It’s been about six months since the last time Apple (NASDAQ:AAPL) tapped the debt market to raise some cash. The company sold $5.5 billion worth of paper last August to take advantage of the favorable interest rate environment, which was a few months after issuing $8.5 billion in bonds in May. After reporting its first $100 billion quarter last week, Apple has decided to sell a fresh batch of bonds.
Here’s what investors need to know.
Raising $14 billion
Earlier this week, Apple priced a new bond offering consisting of 6 tranches to raise $14 billion, its biggest debt offering in years.

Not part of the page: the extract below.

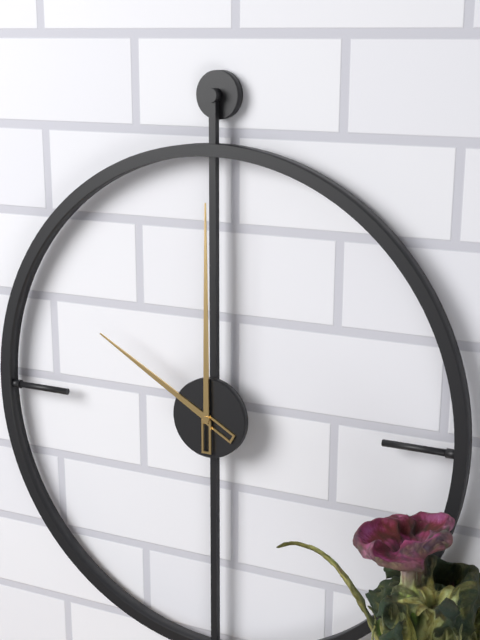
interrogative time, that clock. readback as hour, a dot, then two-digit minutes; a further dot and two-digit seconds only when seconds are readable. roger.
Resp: 10.00
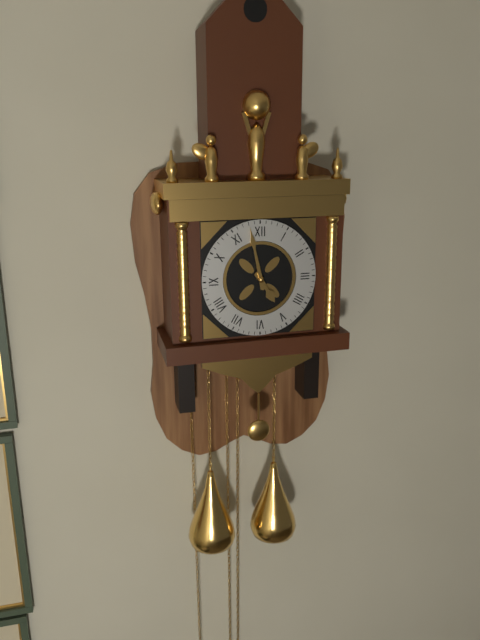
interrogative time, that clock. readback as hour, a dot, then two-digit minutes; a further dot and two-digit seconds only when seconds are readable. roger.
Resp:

While the Mac maker used to sometimes include floating rate notes, it prefers fixed rate bonds nowadays in order to lock in the low borrowing costs, particularly for the bonds that mature in several decades.
Maturity | Interest Rate | Principal |
---|---|---|
February 2026 | 0.7% | $2.5 billion |
February 2028 | 1.2% | $2.5 billion |
February 2031 | 1.65% | $2.75 billion |
February 2041 | 2.375% | $1.5 billion |
February 2051 | 2.65% | $3 billion |
February 2061 | 2.8% | $1.75 billion |
Total | $14 billion |
After factoring in underwriting discounts and other transaction expenses, the Cupertino tech giant expects net proceeds to be roughly $13.9 billion. Apple says that it intends to use the proceeds for general corporate purposes, which could include capital returns like funding its share repurchase program.
$83.5 billion to go
This should all be familiar for longtime Apple investors, as the company has been utilizing debt as a core part of its capital allocation strategy for nearly a decade. A couple of years ago, CFO Luca Maestri set out a “net cash neutral” goal, where gross cash is approximately equal to the long-term debt load, for the company. That would still leave Apple with plenty of cash to operate with while improving its capital structure. Apple has been working on that ever since, and the company has nearly cut its net cash in half over that time.
However, that’s easier said than done since Apple generates copious amounts of cash. The company’s net cash position increased by $4.1 billion sequentially last quarter to $83.5 billion. That was after spending $24 billion in open market buybacks. Note that bond offerings have no significant impact on Apple’s net cash position initially, since the deal adds roughly the same amount of an asset (cash) and liability (debt) to the balance sheet.
Apple has now repurchased $402.7 billion in stock since it initiated its capital return program back in 2012, an astounding sum. With $83.5 billion in net cash at the end of 2020, Apple still has more work ahead of it to reach its target.